Calls for an international tribunal to prosecute "Islamic State" fighters are growing louder ahead of an EU meeting. European states, including Germany, refuse to bring some of their citizens-turned-militants home.
Swedish politicians are some of the most vocal supporters of a special tribunal to try individuals who have committed crimes as members of the so-called Islamic State (IS). Sweden's interior minister, Mikael Damberg, recommends the quick creation of such a court.
"There should not be impunity for murder, terrorist crimes, war crimes or crimes against humanity," Damberg said in Stockholm at a conference for experts from various European countries. He included other war criminals in Syria and Iraq in this category: "This applies to all parties in the conflict," he said.
Damberg did not specify the location of the potential court but said it would be in the region of Syria and Iraq. The interior ministers from EU nations are set to meet Friday in Luxembourg to further discuss the issue.
Chaotic conditions in camps for IS fighters' relatives
Following the military victory over IS, Syria and Iraq have been holding tens of thousands of former IS fighters and their family members in prisons and camps under abject conditions. Television reports over the past weeks have shown startling images: Women fully veiled in black and children, including many orphans, idling miserably in temperatures around 45 C (113 F). Overheated tents make sleep nearly impossible. Syrians, Kurds and Iraqis would like to send those who hail from Europe back to their home countries. But most European nations, including Germany, are trying to keep these citizens at a distance, since many are considered to be highly dangerous.
In the past years, more than 1,000 men and women from Germany alone joined IS in Syria and Iraq. Every fifth person died there, while every third person has already gone back to Germany. Some 500 are waiting behind bars and fences to return to Germany; most of them are German citizens. German security officials consider just over 20 individuals to be potential terrorists, who pose a threat to public safety.
They argue it is too dangerous politically to bring them back to Germany.

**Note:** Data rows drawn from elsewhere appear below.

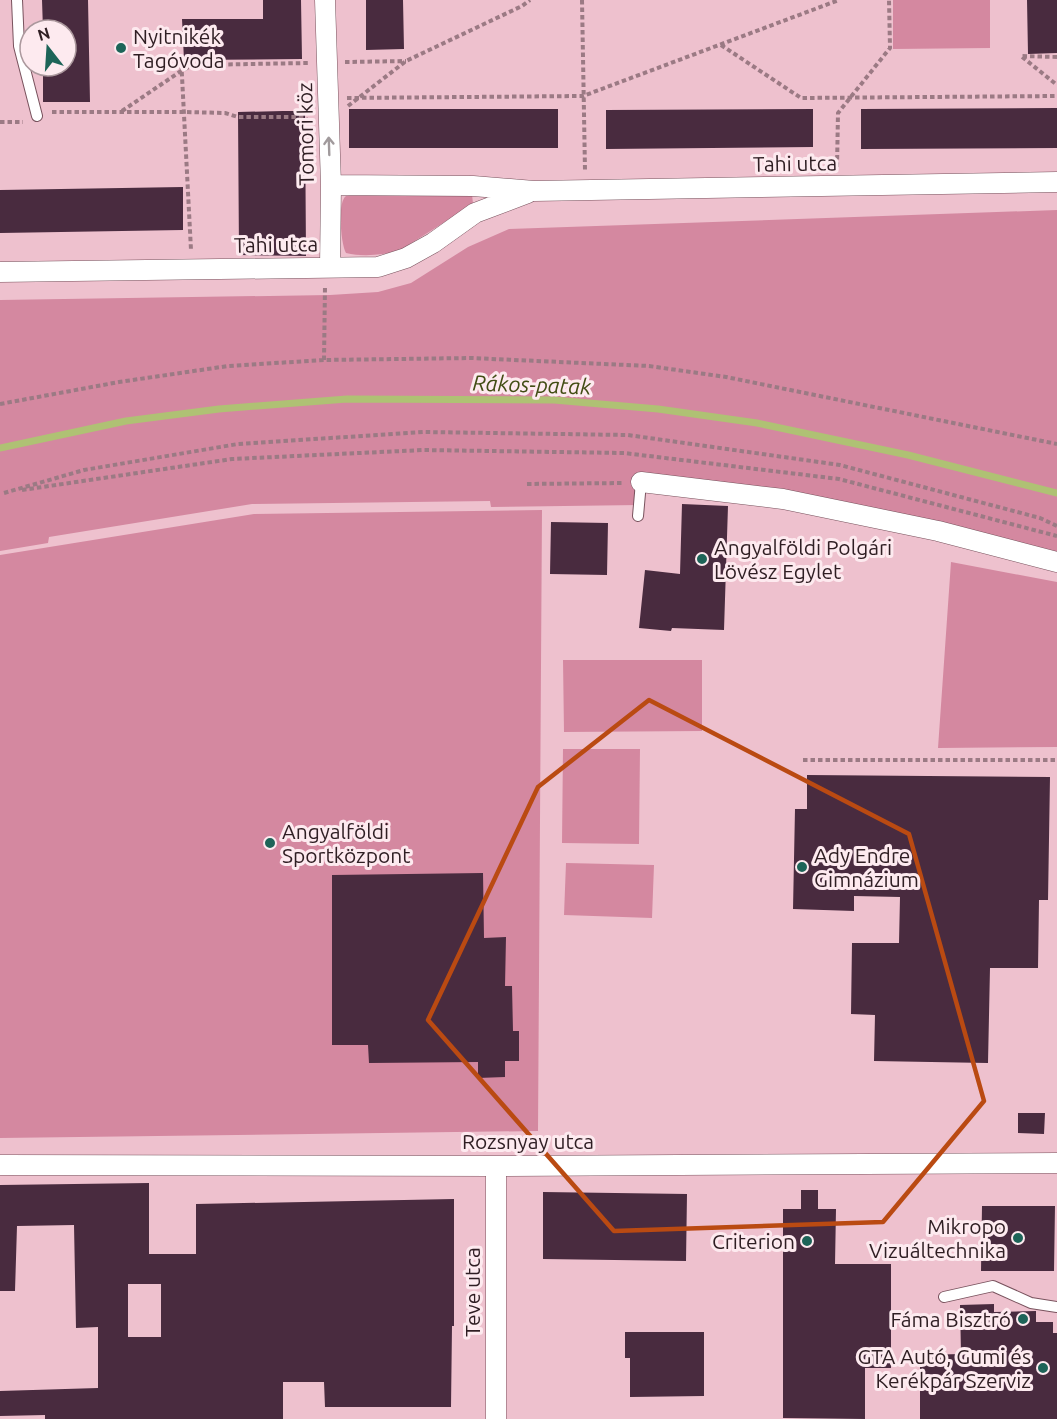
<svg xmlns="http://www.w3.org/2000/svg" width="1057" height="1419" font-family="Ubuntu,sans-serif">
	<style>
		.green { fill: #d488a0 }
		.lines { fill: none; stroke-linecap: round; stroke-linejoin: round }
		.stream { stroke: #afc174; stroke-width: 7 }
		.building { fill: #492b3f; fill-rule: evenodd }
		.lane-casing { stroke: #78525d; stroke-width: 12 }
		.street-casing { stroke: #78525d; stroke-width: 21 }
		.path { stroke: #9b7a84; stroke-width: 4; stroke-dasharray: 4.5 3; stroke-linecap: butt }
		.lane { stroke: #fff; stroke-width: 10 }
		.street { stroke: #fff; stroke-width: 20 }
		.oneway { stroke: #a19a9c }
		.marked { fill: none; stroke: #ba4a12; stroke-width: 4.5; stroke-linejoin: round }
		.poi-dot { fill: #1d6458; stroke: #fdeaef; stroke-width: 2 }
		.labels { text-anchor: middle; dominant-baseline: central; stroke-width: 6; stroke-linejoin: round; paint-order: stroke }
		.poi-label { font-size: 21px; fill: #2f1e23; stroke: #fdeaef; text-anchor: start }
		.street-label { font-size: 21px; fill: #2f1e23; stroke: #fdeaef }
		.water-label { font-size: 22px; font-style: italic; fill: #424d14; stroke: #fdeaef }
	</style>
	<rect width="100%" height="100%" fill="#eec1ce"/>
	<!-- green -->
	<path class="green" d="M893,0H990V48L893,49Z
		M356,193L472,194L473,204L399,251C382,255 363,257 346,253C341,245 337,202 346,196C347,196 355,194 356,193Z
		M1057,210V562L938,531L641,482L639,505L491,507L490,501L252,504L49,537L48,543L0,551V300L330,295L378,292L411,283L468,247L509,229Z
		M542,510L538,1131L0,1138V555L254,514Z
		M951,562L1057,582V747L938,748Z
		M563,660H702V731L564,732Z
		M563,749H640L639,844L562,843Z
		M566,863L654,865L652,918L564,915Z"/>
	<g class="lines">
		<!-- stream -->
		<path class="stream" d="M0,448L126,421L219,409L347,399L554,400L658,409L757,423L908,455L1057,493"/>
	</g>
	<!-- building -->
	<path class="building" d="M42,0H88L90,102H43V66H66V30H43Z
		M263,0H301L302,59L184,60L182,19H263Z
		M366,0H403L404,49L366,50Z
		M1027,0H1057V53L1028,54Z
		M1057,108V148L861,149V109Z
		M349,109H558V148H349Z
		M813,109V147L606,149V110Z
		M283,111H305L306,256L239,255L238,112Z
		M183,187V230L0,233V190Z
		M682,504L728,506L724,630L672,628L671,631L639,628L645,570L680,574Z
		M551,522L608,523L607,575L550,574Z
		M807,775L1050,777L1048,900H1039L1038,968H990L988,1063L874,1061L875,1015L851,1014L852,943H899L900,897L854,896V911L793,909L795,809H807Z
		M483,873L484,938L506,937L505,986H512L513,1031H519V1061H505V1077L478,1078V1062L369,1063L368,1045H332V875Z
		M1018,1113H1045L1044,1134L1018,1133Z
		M149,1183V1254H196V1204L454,1199V1326H452L451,1407H325L324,1382H283V1419H45V1415L0,1416V1391L98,1388V1327L76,1328L74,1225L17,1226L15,1291H0V1185ZM128,1284H161V1337H128Z
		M801,1190H818V1209H836L835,1264H891V1368H865V1419L783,1418V1209H801Z
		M543,1192L687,1194L686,1261L543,1259Z
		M982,1206H1055L1054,1271H981Z
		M994,1304V1312L1036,1311V1322H1053V1333H1057V1419H920V1355L961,1354L960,1305Z
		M625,1332H704V1396L630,1397V1358H625Z"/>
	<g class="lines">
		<!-- lane casing -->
		<g class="lane-casing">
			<path id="lane" d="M17,0L19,46L37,116
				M638,516L641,482
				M944,1297L993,1286L1031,1303L1057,1307"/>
		</g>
		<!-- street casing -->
		<g class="street-casing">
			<path id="street" d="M325,0L331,185L330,267
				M331,185L473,186L534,191L1057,182
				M0,272L378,267L406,258L433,243L475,213L528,193
				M641,482L783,499L938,531L1057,562
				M0,1165L496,1166L1057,1163
				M496,1166V1419"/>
		</g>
		<!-- path -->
		<path class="path" d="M582,0L585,171
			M721,45L801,98L1057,96
			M181,57L191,250
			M1057,57L1021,56L1057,85
			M345,62L406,61
			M347,98L583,96L839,0
			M348,106L406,61L522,6L530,0
			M122,111L181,71L193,65L308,63
			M52,112H184L225,113L238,117H305L308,122
			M0,122H23
			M837,167L838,113L890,48L889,0
			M324,360L325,286
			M0,404L119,382L228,366L324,360L471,358L649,366L726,377L1057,444
			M527,484L622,483
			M22,490L232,459L423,450L624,453L839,479L1057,536
			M4,493L84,470L238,444L423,432L628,435L840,465L1040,518L1057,526
			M803,760H1057"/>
		<!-- lane -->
		<use href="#lane" class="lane"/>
		<!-- street -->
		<use href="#street" class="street"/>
	</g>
	<!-- one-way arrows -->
	<defs><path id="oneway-shaft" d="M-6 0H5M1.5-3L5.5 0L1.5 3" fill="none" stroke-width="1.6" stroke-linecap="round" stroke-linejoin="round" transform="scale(1.5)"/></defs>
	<use class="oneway" href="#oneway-shaft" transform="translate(329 146) rotate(-92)"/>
	<!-- marked area -->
	<path class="marked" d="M649,700L909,834L984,1101L883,1222L614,1231L428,1020L538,787Z"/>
	<!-- markers -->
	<g class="poi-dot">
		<circle cx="121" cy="48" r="6"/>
		<circle cx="702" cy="559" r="6"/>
		<circle cx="270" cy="843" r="6"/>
		<circle cx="802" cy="867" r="6"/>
		<circle cx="1018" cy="1238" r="6"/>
		<circle cx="807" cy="1241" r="6"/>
		<circle cx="1023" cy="1319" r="6"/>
		<circle cx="1043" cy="1368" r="6"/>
	</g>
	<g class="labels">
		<!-- poi labels -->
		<g class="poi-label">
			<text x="133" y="36">Nyitnikék<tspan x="133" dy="24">Tagóvoda</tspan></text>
			<text x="714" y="547">Angyalföldi Polgári<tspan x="714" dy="24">Lövész Egylet</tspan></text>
			<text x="282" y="831">Angyalföldi<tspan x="282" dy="24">Sportközpont</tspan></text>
			<text x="814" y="855">Ady Endre<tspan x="814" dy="24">Gimnázium</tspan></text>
			<text x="1006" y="1226" text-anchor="end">Mikropo<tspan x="1006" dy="24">Vizuáltechnika</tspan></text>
			<text x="795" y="1241" text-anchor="end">Criterion</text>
			<text x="1011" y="1319" text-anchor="end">Fáma Bisztró</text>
			<text x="1031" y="1356" text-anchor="end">GTA Autó, Gumi és<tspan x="1031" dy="24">Kerékpár Szerviz</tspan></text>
		</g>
		<!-- street labels -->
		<g class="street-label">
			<text transform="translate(305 134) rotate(-91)">Tomori köz</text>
			<text transform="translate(795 163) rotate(-1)">Tahi utca</text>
			<text transform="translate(276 244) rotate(-1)">Tahi utca</text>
			<text x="528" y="1141">Rozsnyay utca</text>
			<text transform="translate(472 1292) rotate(-90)">Teve utca</text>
		</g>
		<!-- water labels -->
		<g class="water-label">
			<text transform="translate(532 384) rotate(2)">Rákos-patak</text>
		</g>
	</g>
	<!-- north arrow -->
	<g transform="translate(48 48) rotate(343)"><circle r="28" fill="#fdeaef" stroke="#ab989d" stroke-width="1.5"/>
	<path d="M0-4.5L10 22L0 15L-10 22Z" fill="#1d6458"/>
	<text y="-9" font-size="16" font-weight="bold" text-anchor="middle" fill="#2f1e23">N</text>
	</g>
</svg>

The complex investigations German intelligence agencies have to undertake in Syria and Iraq complicate criminal prosecution, meaning that many of these Islamic fighters could only be sentenced to short prison terms — if at all.
Constitutional lawyers see no problem
The prominent German constitutional lawyer Rupert Scholz therefore sees no problems with establishing a new independent international tribunal under certain conditions. Scholz, also a former government minister for the conservative Christian Democrats (CDU), told DW that the court must "be built on the model of the International Criminal Court in The Hague."
He added that prerequisites include an agreement between Iraq and EU member nations based on public international law that would exclude the death penalty as a possible sentence. Scholz said the judges should come from Iraq and the home states of IS fighters.
Scholz sees many clear advantages; it would be much easier for a tribunal in Iraq to gather evidence, move investigations forward and question witnesses than it would be for a court located elsewhere. The Iraqi government also has an interest in sentencing the foreign Islamic fighters that killed many Iraqi citizens. The government in Baghdad is already offering to build a new prison for 2,000 IS criminals at a cost of $100 million (€83 million).
According to the German daily Die Welt, the German government is open to discussing the proposed special tribunal under the precondition that it be thoroughly reviewed by the international community.
Even Germany's most left-wing opposition party, The Left party, did not fundamentally reject an international court, though it did voice a preference for court proceedings to take place on German soil.
Ulla Jelpke, The Left party's expert for domestic and legal affairs, told DW: "Germans who have committed crimes should have to answer for them in Germany." Jelpke added that a tribunal in Iraq would be "only the second-best solution," since an international court would relieve the Islamic fighters' home states of part of their responsibility, she claimed.